The re-creation of Shakespeare's is important and contributes to his legacy, he mentioned.

“Being for the century means not only that your words are repeated, but that they’re repeated in new ways,” Witmore said.

Witmore said Shakespeare’s plays have been adapted in a variety of mediums, such as films, different theatre productions, for example plays acted out on tabletops with salt and pepper shakers.

“Shakespeare’s works are always on their way to becoming something else, which is an excellent way of sticking around,” he said.

There are many new mediums through which Shakespeare’s plays are told, Witmore said.

“Being for the centuries also means being for new mediums,” he said. “Whether its television, video, microbes or the humble printed book, new technologies often prove their worth by showing that they can reproduce Shakespeare’s words, his characters and stories.”

Just as the meanings of Shakespeare's word shift, so do the ways people celebrate his legacy, Witmore said.

“The long afterlife of Shakespeare depends on the possibility that whatever was sent to posterity in the moment of this man’s death would be misunderstood, which is another way of saying adapted and creatively remade,” he said.

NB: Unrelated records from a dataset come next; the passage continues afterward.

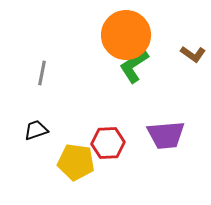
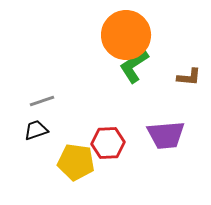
brown L-shape: moved 4 px left, 23 px down; rotated 30 degrees counterclockwise
gray line: moved 28 px down; rotated 60 degrees clockwise
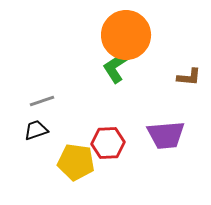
green L-shape: moved 17 px left
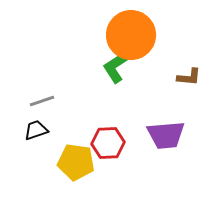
orange circle: moved 5 px right
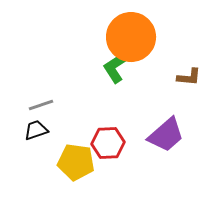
orange circle: moved 2 px down
gray line: moved 1 px left, 4 px down
purple trapezoid: rotated 36 degrees counterclockwise
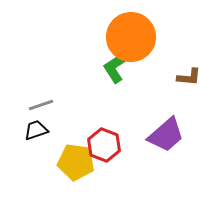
red hexagon: moved 4 px left, 2 px down; rotated 24 degrees clockwise
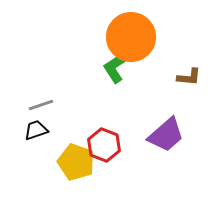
yellow pentagon: rotated 12 degrees clockwise
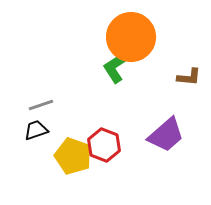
yellow pentagon: moved 3 px left, 6 px up
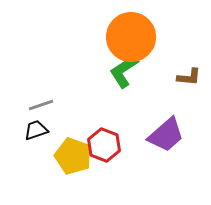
green L-shape: moved 7 px right, 5 px down
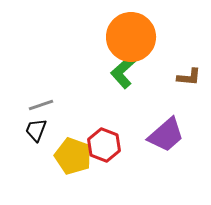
green L-shape: rotated 9 degrees counterclockwise
black trapezoid: rotated 50 degrees counterclockwise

“Every century has to misunderstand Shakespeare in its own way, and we ought to be judged by the temper of that misunderstanding.”

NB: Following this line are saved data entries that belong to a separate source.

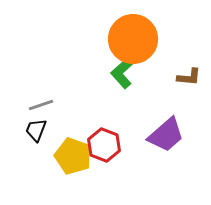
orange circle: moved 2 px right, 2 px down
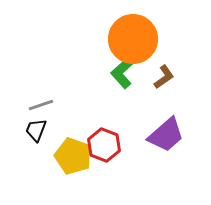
brown L-shape: moved 25 px left; rotated 40 degrees counterclockwise
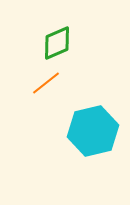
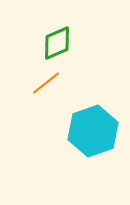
cyan hexagon: rotated 6 degrees counterclockwise
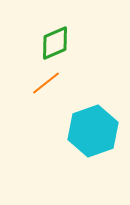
green diamond: moved 2 px left
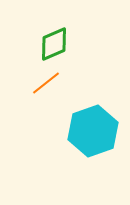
green diamond: moved 1 px left, 1 px down
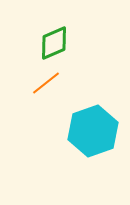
green diamond: moved 1 px up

Witmore raised his concerned regarding today's changing media.

“A printed book can survive for hundreds of years; digital media can become unplayable within decades,” Witmore said.

Witmore said he believes more needs to be done with Shakespeare in the present day.

“I’m here tonight because I believe that we have more work to do when it comes to Shakespeare,” he explained. “Whether it’s to misunderstand in interesting ways, or simply to try to catch up with where he seems to be taking us.

“I think and hope that Shakespeare is part of the broader trend of thinking inclusively when it comes to culture … [and] our research and our collection could be tapped to inspire teaching of the performing arts and humanities.”

Witmore suggests Shakespeare is seemingly and deeply connected to the contemporary issues our society is facing.

“Think, for a moment, about what we struggle with today," Witmore said. "Sectarian violence, economic inequality, environmental degradation, media change. Shakespeare lived in an age that saw very similar upheavals, not only in the mass communications challenge presented by the printed book, but in ideas about the dignity of the individual, about freedom of conscious and expression.

“Shakespeare’s London world is a world of urbanization, crime, intelligence, networks, mercantilist stock exchanges and a new form of secular entertainment called theatre. Part of what makes Shakespeare’s stories resonate with us today is the fact that the world he was writing about was in the process of becoming our own.

"We can only hope the subsequent centuries of Shakespeare will find their own way of beautifully, creatively misunderstanding his work, which is the best way to make it rich and strange.”